The government has overnight issued a new presidential ordinance for companies or investors who invest in offshore companies or receive investment from foreign companies. The Ordinance would bind the directors and company’s owners to reveal minor details such as who is the beneficial owner of this company and who is reaping the profit. The issuance of this new Ordinance is such sudden and untimely that no one had expected it.

The new section which is section 452 introduced in the 32 years old Companies Ordinance 1984 would bound the company owners to reveal about all the offshore investments and real beneficial owners of these investments. Authority to implement and enforce this law would rest with the SECP which would issue a form that would ask necessary details from the companies.
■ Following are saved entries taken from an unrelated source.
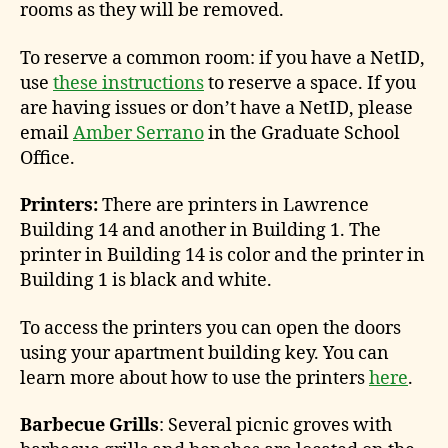
rooms as they will be removed.
To reserve a common room: if you have a NetID,
use
these instructions
to reserve a space. If you
are having issues or don’t have a NetID, please
email
Amber Serrano
in the Graduate School
Office.
Printers:
There are printers in Lawrence
Building 14 and another in Building 1. The
printer in Building 14 is color and the printer in
Building 1 is black and white.
To access the printers you can open the doors
using your apartment building key. You can
learn more about how to use the printers
here
.
Barbecue Grills
: Several picnic groves with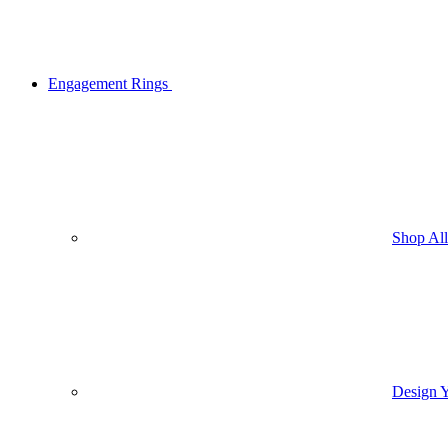
Engagement Rings
Shop Al
Design 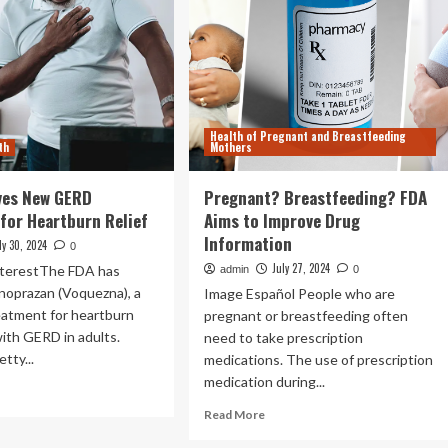
Health of Pregnant and Breastfeeding
th
Mothers
ves New GERD
Pregnant? Breastfeeding? FDA
for Heartburn Relief
Aims to Improve Drug
Information
ly 30, 2024
0
July 27, 2024
nterestThe FDA has
admin
0
noprazan (Voquezna), a
Image Español People who are
eatment for heartburn
pregnant or breastfeeding often
ith GERD in adults.
need to take prescription
tty...
medications. The use of prescription
medication during...
ad
re
Read
Read More
out
more
A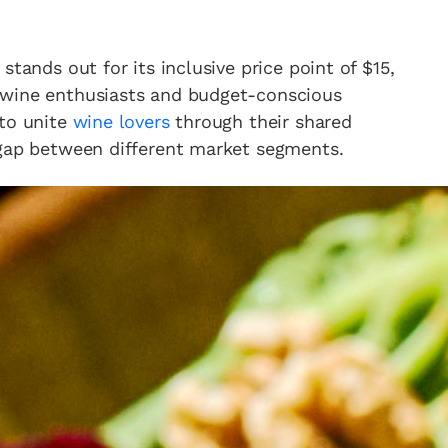
stands out for its inclusive price point of $15,
 wine enthusiasts and budget-conscious
 to unite
wine lovers
through their shared
 gap between different market segments.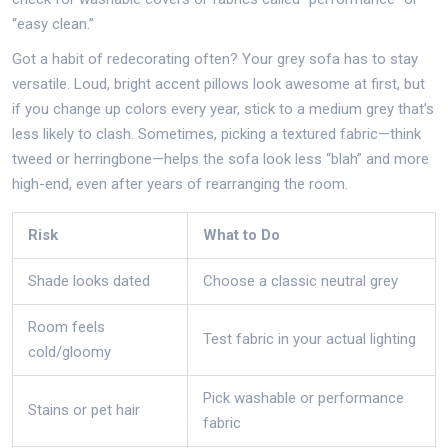
“easy clean.”
Got a habit of redecorating often? Your grey sofa has to stay
versatile. Loud, bright accent pillows look awesome at first, but
if you change up colors every year, stick to a medium grey that’s
less likely to clash. Sometimes, picking a textured fabric—think
tweed or herringbone—helps the sofa look less “blah” and more
high-end, even after years of rearranging the room.
Risk
What to Do
Shade looks dated
Choose a classic neutral grey
Room feels
Test fabric in your actual lighting
cold/gloomy
Pick washable or performance
Stains or pet hair
fabric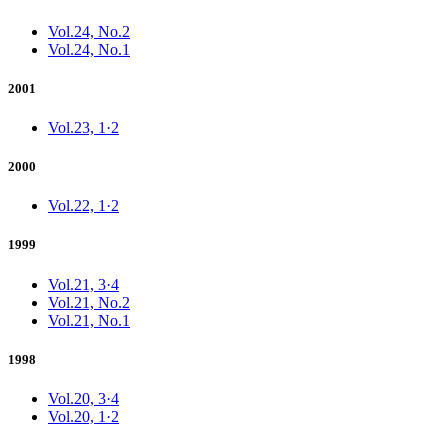
Vol.24, No.2
Vol.24, No.1
2001
Vol.23, 1·2
2000
Vol.22, 1·2
1999
Vol.21, 3·4
Vol.21, No.2
Vol.21, No.1
1998
Vol.20, 3·4
Vol.20, 1·2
SECP has already sent more than 70,000 notifications to notify the businesses about this new ordinance.

Experts say that law would not only allow making more accurate estimates about the economy, but it would also bring more people in the tax net. At the same times, many critics say that new section shouldn’t have been introduced in Companies Ordinance rather it should have been an addition to the Tax Law. Further, the law also gives too many additional authorities to the SECP.

Well, it is astonishing to see such ordinance in the time when entire buzz in the country roams around the Panama leaks and benefits gained by Pakistan’s ruling family from offshore companies. The very nature of law is precisely opposite to the Sharif family as its implementation would further increase complications for them or may make the SC question the family’s offshore properties according to the new law.

Still, the effective implementation and enforcement of the law remain a big issue, because already there exist sufficient tax laws in Pakistan; still, a big amount of corporate tax remains missing from facts and figures of the economy.